After a day as cold and windy as today thoughts turn to cosy nights in by the fire with a good book. Here are some recommendations for beekeepers.
The first beekeeping book I ever read was Ted Hooper’s ‘Guide to Bees and Honey’ which is still the best book for beginners in my opinion. It’s so well written I sat down one week in winter and read it from cover to cover like a novel. The following spring I got bees and the fun began.
After a couple of years struggling with swarmy bees, I bought L.E.Snelgrove’s book ‘Swarming – its Control and Prevention’ which summarises the causes of swarming and the traditional means of prevention and also introduces the ingenious and adaptable Snelgrove board – a piece of equipment no beekeeper should be without. For those unfamiliar with it, it is a division board equipped with a central hole covered with wire grille, through which the bees may communicate, and 6 little side-doors which are opened and closed sequentially. It is used to split a colony in a double brood box and operates like a cross between a cuckoo clock and an advent calendar, bleeding bees from one box to the other and thus preventing a swarm. If the timing is right and the weather kind, it will rear a good quality queen into the bargain. Towards the end of the season the new queen is heading up the original strong colony all ready for the heather and the old queen is ticking away in a nuc. At the very least it can be used as a spare floor or to perform an artificial swarm vertically under one roof.

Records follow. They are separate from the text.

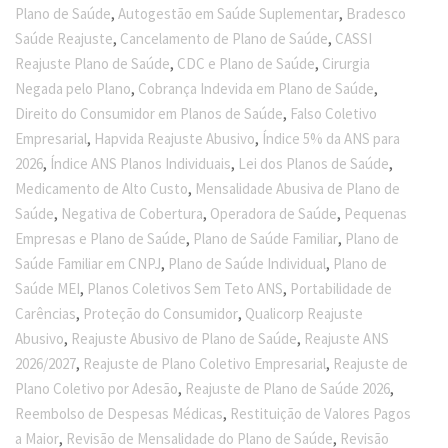
,
,
Plano de Saúde
Autogestão em Saúde Suplementar
Bradesco
,
,
Saúde Reajuste
Cancelamento de Plano de Saúde
CASSI
,
,
Reajuste Plano de Saúde
CDC e Plano de Saúde
Cirurgia
,
,
Negada pelo Plano
Cobrança Indevida em Plano de Saúde
,
Direito do Consumidor em Planos de Saúde
Falso Coletivo
,
,
Empresarial
Hapvida Reajuste Abusivo
Índice 5% da ANS para
,
,
,
2026
Índice ANS Planos Individuais
Lei dos Planos de Saúde
,
Medicamento de Alto Custo
Mensalidade Abusiva de Plano de
,
,
,
Saúde
Negativa de Cobertura
Operadora de Saúde
Pequenas
,
,
Empresas e Plano de Saúde
Plano de Saúde Familiar
Plano de
,
,
Saúde Familiar em CNPJ
Plano de Saúde Individual
Plano de
,
,
Saúde MEI
Planos Coletivos Sem Teto ANS
Portabilidade de
,
,
Carências
Proteção do Consumidor
Qualicorp Reajuste
,
,
Abusivo
Reajuste Abusivo de Plano de Saúde
Reajuste ANS
,
,
2026/2027
Reajuste de Plano Coletivo Empresarial
Reajuste de
,
,
Plano Coletivo por Adesão
Reajuste de Plano de Saúde 2026
,
Reembolso de Despesas Médicas
Restituição de Valores Pagos
,
,
a Maior
Revisão de Mensalidade do Plano de Saúde
Revisão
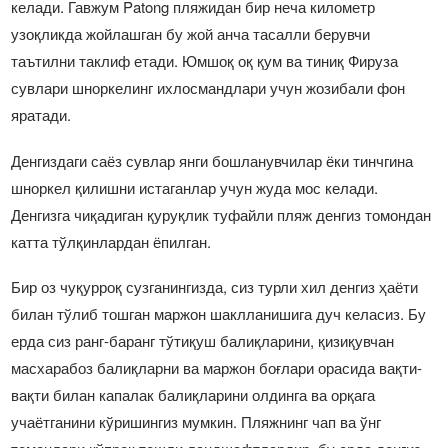
келади. Гавжум Patong пляжидан бир неча километр
узоқликда жойлашган бу жой анча тасалли берувчи
таътилни таклиф етади. Юмшоқ оқ қум ва тиниқ Фируза
сувлари шноркелинг ихлосмандлари учун жозибали фон
яратади.
Денгиздаги саёз сувлар янги бошланувчилар ёки тинчгина
шноркел қилишни истаганлар учун жуда мос келади.
Денгизга чиқадиган қуруқлик туфайли пляж денгиз томондан
катта тўлқинлардан ёпилган.
Бир оз чуқурроқ сузганингизда, сиз турли хил денгиз ҳаёти
билан тўлиб тошган маржон шаклланишига дуч келасиз. Бу
ерда сиз ранг-баранг тўтиқуш балиқларини, қизиқувчан
масхарабоз балиқларни ва маржон боғлари орасида вақти-
вақти билан капалак балиқларини олдинга ва орқага
учаётганини кўришингиз мумкин. Пляжнинг чап ва ўнг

Snelgrove doesn’t mention what sort of bees he had but he is wearing them on his face on the cover of this book so they must have been placid ones; I couldn’t do that with my bees! Mine are in need of improvement which is why I read this next book – John Dews and Eric Milner’s ‘Breeding Better Bees using simple modern methods’. For those still unsure about which bee is the best bee – look no further than the first 20 pages of this book for a clear and convincing argument in favour of the native bee (of any country) as the best bee for the climate, having been honed by thousands of years of natural selection. It also explains how the importation of foreign bees louses things up, why it is that breeding from hybrids is unpredictable and why it is therefore essential to seek out ‘pedigree’ native stocks. The identification of A.m. mellifera and the use of wing morphometry is dealt with in the second half of the book.
John Dews and Eric Milner refer to 6 texts, two of which I hope to read this winter – Beowulf Cooper’s ‘Honeybees of the British Isles’ and F Ruttner’s Breeding Techniques and Selection for Breeding of the Honeybees. A third book is ‘The Introduction of Queen Bees’, also by L.E.Snelgrove. I noticed it at Gormanstone and on flicking through it I noticed a chapter entitled ‘The Snelgrove “One Hour” Method’; with next year’s queen-rearing debacle in mind, I bought it. This is it condensed:
Before dusk:
- Dequeen the stock;
- Put 20-30 bees (from the same stock) into a matchbox and put it in your pocket for 10 minutes;
- Place the new queen into the matchbox with the bees and put it back in your pocket;
- After 50-60 minutes, blow a little puff of smoke gently into the feed hole to send the bees away then carefully open the matchbox enough to let the bees out, place it face down over the feedhole and cover with a cloth.
I tried it on 3 hives by shuffling queens from hive to hive to hive, taking the final queen from an Apidea. To my astonishment – it worked on 2 out of the 3 and it has to be said – the one that failed was an evil queenless nuc which had already killed 2 previous queens.